Mary Jo Leddy is the Director of Romero House in Toronto and a member of the Order of Canada. She is the author of Radical Gratitude, At the Border Called Hope: Where Refugees are Neighbours, and In the Eye of the Catholic Storm: The Church Since Vatican 11.
Lazer Lederhendler is a full-time freelance translator specializing in contemporary Québécois fiction and nonfiction. His work has earned him literary distinctions in Canada and abroad, including multiple nominations for the Governor General’s Literary Award, which he won in 2008 for the translation of Nikolski by Nicolas Dickner. Lederhendler is also a three-time winner of the Cole Foundation Prize for Translation awarded by the Quebec Writers’ Federation. His translation of the novel Malabourg by Perrine Leblanc is forthcoming from the House of Anansi later this year. Lazer Lederhendler lives in Montreal.
Shimrit Lee is a writer, curator, and educator. Her research lies at the intersection of visual and cultural studies, postcolonial theory, and critical security studies. Her essays and reviews have been published in a number of cultural journals and art magazines. She completed her PhD in the Department of Middle Eastern and Islamic Studies at NYU in 2019, and currently teaches at the Brooklyn Institute for Social Research.
Valérie Lefebvre-Faucher is editor-in-chief of Liberté: Art and Politics magazine. She has worked as an editor at both Remue-ménage and Écosociété, with a focus on environmental, anti-capitalist, and feminist work. In addition to having collaborated with numerous collectives, blogs, and magazines, she co-edited the book Faire Partie du Monde and published Procès Verbal. She lives in Montreal, Quebec.
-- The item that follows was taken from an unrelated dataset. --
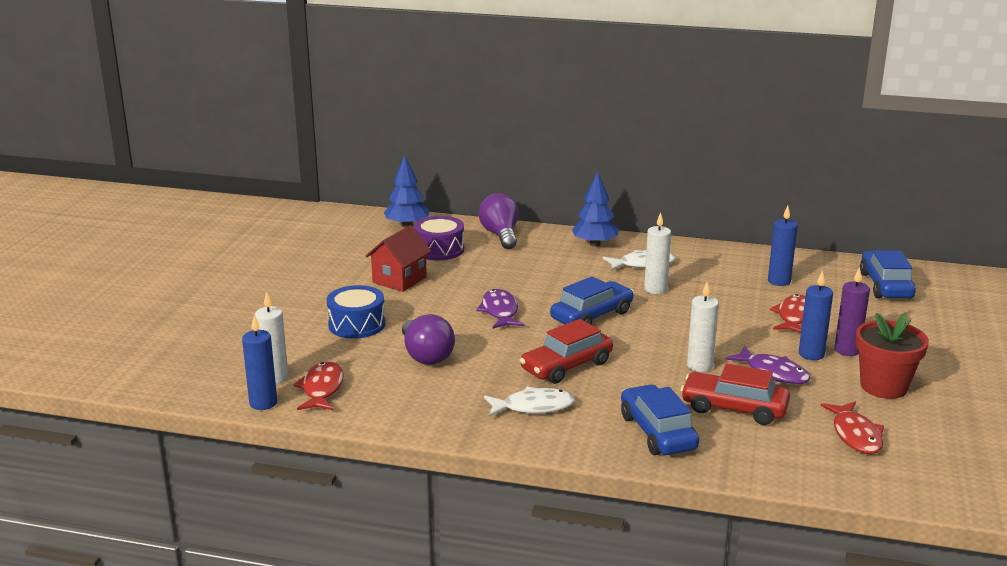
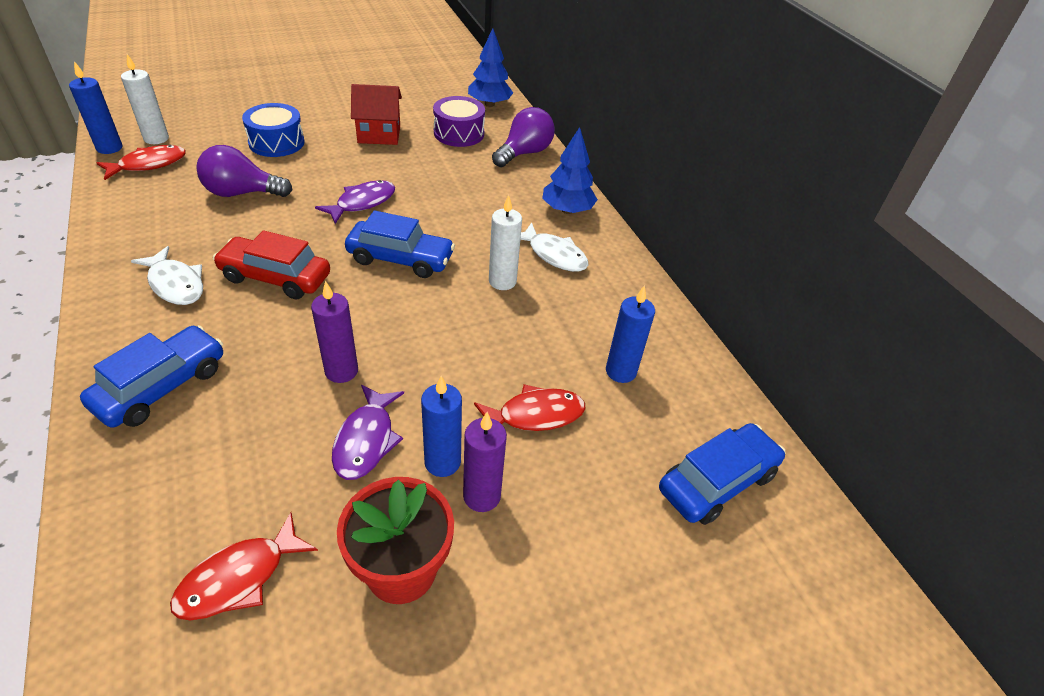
camera: 50 degrees right, 20 degrees up
purple light bulb [402,314,455,365] -> purple light bulb turned 60 degrees clockwise [196,145,292,197]
red car [681,364,790,425] -> none
white candle [687,282,719,372] -> purple candle [311,281,358,383]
Frédéric Legault is a teacher and has a PhD in sociology about post-capitalist economics. He lives in Montreal, also known as Tiohtià:ke and Mooniyaang.
Claus Leggewie is a director of the Institute for Advanced Study in the Humanities (KWI) in Essen and of the Centre for Global Cooperation Research in Duisberg, and is a member of the German Advisory Council on Global Change (WGBU).